→ **Exercise directions**
Can you quote the items from the line containing "Source code" up to and including the line containing "coleção de usuários.", without the pictures?
═══ Record set
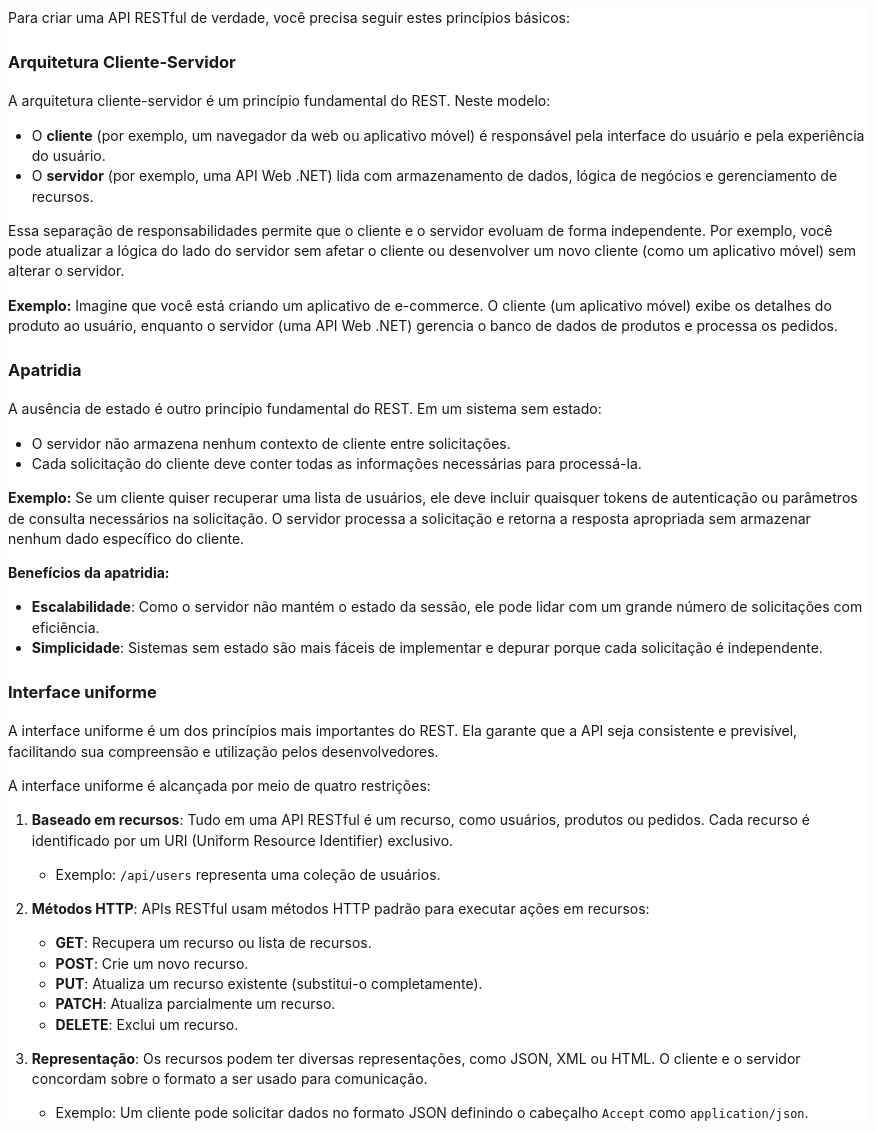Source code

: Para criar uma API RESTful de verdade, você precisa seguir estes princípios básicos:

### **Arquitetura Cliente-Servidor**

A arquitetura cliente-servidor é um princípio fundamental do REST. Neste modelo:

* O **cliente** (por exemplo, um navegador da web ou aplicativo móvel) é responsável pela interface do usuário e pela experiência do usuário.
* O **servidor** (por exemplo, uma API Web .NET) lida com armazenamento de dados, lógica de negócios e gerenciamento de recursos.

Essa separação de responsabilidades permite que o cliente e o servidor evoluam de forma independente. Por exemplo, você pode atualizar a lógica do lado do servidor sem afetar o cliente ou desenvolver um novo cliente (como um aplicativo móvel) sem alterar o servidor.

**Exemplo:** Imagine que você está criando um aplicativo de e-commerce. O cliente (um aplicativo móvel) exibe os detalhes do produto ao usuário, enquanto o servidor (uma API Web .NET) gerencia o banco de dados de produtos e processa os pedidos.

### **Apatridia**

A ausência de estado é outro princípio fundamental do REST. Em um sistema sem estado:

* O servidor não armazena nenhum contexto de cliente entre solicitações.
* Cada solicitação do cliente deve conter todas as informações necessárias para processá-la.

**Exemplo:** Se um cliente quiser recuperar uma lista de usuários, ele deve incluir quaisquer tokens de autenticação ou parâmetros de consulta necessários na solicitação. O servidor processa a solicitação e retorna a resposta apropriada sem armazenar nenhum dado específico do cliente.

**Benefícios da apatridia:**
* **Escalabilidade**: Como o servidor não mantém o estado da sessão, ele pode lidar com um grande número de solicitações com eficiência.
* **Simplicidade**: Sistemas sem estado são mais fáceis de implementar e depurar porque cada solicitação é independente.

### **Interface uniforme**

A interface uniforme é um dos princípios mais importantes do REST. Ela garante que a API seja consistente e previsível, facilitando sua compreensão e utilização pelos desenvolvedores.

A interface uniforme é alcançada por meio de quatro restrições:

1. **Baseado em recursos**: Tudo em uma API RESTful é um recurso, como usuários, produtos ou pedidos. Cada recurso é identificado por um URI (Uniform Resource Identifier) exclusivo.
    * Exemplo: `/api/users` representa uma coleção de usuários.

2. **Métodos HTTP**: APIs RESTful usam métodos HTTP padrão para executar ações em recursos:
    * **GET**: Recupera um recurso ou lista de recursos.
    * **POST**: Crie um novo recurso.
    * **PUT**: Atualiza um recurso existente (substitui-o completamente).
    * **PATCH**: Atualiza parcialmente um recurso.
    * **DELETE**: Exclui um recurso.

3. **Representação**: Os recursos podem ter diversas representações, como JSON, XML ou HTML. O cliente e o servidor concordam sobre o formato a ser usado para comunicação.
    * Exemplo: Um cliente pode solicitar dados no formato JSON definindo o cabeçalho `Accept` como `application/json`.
══════
═══ Record set
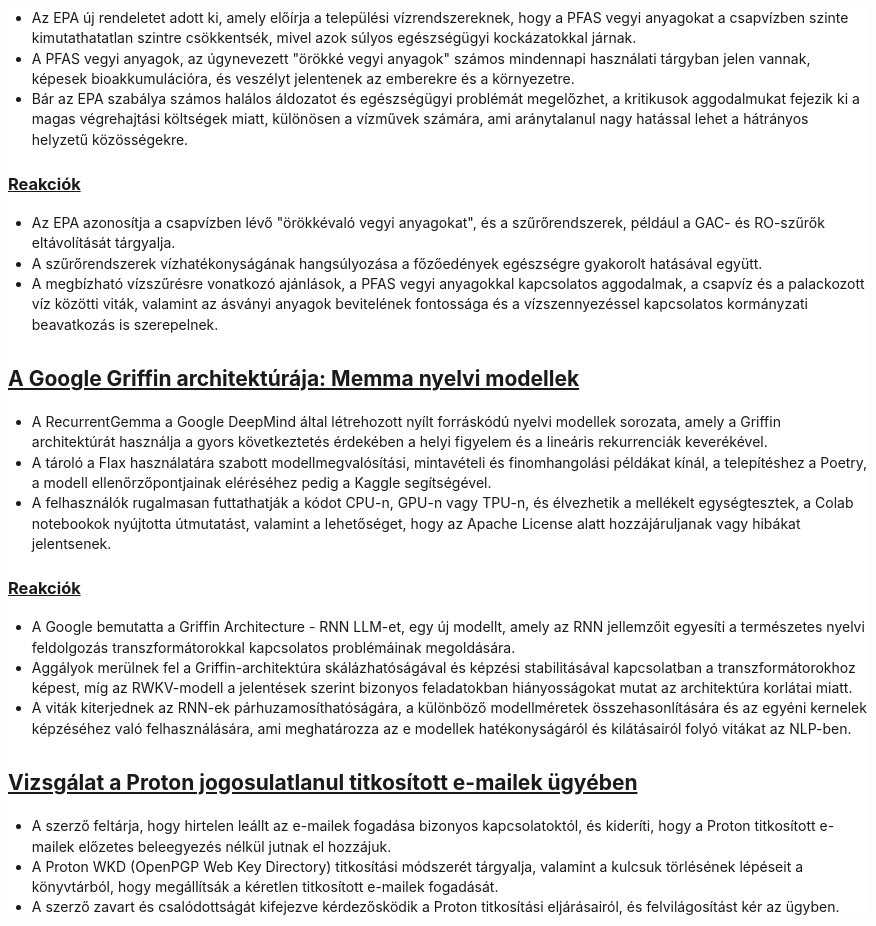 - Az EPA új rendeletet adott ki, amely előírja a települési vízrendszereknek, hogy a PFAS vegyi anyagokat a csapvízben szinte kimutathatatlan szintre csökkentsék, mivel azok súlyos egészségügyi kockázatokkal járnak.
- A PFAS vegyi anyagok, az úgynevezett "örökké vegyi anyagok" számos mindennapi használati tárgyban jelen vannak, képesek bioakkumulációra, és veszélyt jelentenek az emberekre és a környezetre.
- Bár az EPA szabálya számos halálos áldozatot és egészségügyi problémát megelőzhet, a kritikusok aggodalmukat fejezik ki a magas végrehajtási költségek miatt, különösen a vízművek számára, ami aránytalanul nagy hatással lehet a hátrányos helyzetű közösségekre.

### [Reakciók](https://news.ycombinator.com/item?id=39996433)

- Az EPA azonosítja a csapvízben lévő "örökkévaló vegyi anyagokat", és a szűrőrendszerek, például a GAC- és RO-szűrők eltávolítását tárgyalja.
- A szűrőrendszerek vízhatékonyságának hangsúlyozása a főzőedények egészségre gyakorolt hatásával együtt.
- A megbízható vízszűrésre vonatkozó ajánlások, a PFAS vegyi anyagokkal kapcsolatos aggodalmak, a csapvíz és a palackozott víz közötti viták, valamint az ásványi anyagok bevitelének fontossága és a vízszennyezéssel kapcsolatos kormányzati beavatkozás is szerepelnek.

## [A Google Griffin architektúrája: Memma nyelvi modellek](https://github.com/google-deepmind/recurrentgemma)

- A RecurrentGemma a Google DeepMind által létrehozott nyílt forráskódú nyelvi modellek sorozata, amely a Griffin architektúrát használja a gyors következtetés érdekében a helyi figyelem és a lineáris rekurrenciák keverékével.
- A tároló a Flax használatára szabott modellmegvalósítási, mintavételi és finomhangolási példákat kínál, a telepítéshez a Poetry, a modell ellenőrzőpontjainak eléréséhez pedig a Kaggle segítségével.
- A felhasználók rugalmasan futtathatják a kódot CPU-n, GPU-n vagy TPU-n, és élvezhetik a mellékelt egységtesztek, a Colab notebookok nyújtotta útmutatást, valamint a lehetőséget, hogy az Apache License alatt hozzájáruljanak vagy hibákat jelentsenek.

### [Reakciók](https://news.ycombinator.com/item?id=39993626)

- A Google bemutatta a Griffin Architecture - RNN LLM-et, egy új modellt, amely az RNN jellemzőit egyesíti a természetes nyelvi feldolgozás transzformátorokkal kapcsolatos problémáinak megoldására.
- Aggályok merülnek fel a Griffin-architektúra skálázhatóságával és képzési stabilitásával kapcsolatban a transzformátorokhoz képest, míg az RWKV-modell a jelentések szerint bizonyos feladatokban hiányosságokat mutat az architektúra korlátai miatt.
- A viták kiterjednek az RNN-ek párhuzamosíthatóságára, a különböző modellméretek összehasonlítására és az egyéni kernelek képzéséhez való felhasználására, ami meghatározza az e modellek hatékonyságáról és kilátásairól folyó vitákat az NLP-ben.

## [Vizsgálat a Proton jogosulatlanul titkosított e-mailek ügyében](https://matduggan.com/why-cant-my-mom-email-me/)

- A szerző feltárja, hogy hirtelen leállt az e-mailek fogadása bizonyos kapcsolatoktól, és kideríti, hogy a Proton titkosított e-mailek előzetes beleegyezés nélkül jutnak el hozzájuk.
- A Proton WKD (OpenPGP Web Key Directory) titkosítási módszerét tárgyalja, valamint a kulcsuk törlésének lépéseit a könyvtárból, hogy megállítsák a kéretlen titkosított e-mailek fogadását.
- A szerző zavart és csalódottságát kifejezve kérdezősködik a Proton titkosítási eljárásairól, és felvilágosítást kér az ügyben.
══════
→ **Answer to the exercise**
Source code

: Para criar uma API RESTful de verdade, você precisa seguir estes princípios básicos:

### **Arquitetura Cliente-Servidor**

A arquitetura cliente-servidor é um princípio fundamental do REST. Neste modelo:

* O **cliente** (por exemplo, um navegador da web ou aplicativo móvel) é responsável pela interface do usuário e pela experiência do usuário.
* O **servidor** (por exemplo, uma API Web .NET) lida com armazenamento de dados, lógica de negócios e gerenciamento de recursos.

Essa separação de responsabilidades permite que o cliente e o servidor evoluam de forma independente. Por exemplo, você pode atualizar a lógica do lado do servidor sem afetar o cliente ou desenvolver um novo cliente (como um aplicativo móvel) sem alterar o servidor.

**Exemplo:** Imagine que você está criando um aplicativo de e-commerce. O cliente (um aplicativo móvel) exibe os detalhes do produto ao usuário, enquanto o servidor (uma API Web .NET) gerencia o banco de dados de produtos e processa os pedidos.

### **Apatridia**

A ausência de estado é outro princípio fundamental do REST. Em um sistema sem estado:

* O servidor não armazena nenhum contexto de cliente entre solicitações.
* Cada solicitação do cliente deve conter todas as informações necessárias para processá-la.

**Exemplo:** Se um cliente quiser recuperar uma lista de usuários, ele deve incluir quaisquer tokens de autenticação ou parâmetros de consulta necessários na solicitação. O servidor processa a solicitação e retorna a resposta apropriada sem armazenar nenhum dado específico do cliente.

**Benefícios da apatridia:**
* **Escalabilidade**: Como o servidor não mantém o estado da sessão, ele pode lidar com um grande número de solicitações com eficiência.
* **Simplicidade**: Sistemas sem estado são mais fáceis de implementar e depurar porque cada solicitação é independente.

### **Interface uniforme**

A interface uniforme é um dos princípios mais importantes do REST. Ela garante que a API seja consistente e previsível, facilitando sua compreensão e utilização pelos desenvolvedores.

A interface uniforme é alcançada por meio de quatro restrições:

1. **Baseado em recursos**: Tudo em uma API RESTful é um recurso, como usuários, produtos ou pedidos. Cada recurso é identificado por um URI (Uniform Resource Identifier) exclusivo.
    * Exemplo: `/api/users` representa uma coleção de usuários.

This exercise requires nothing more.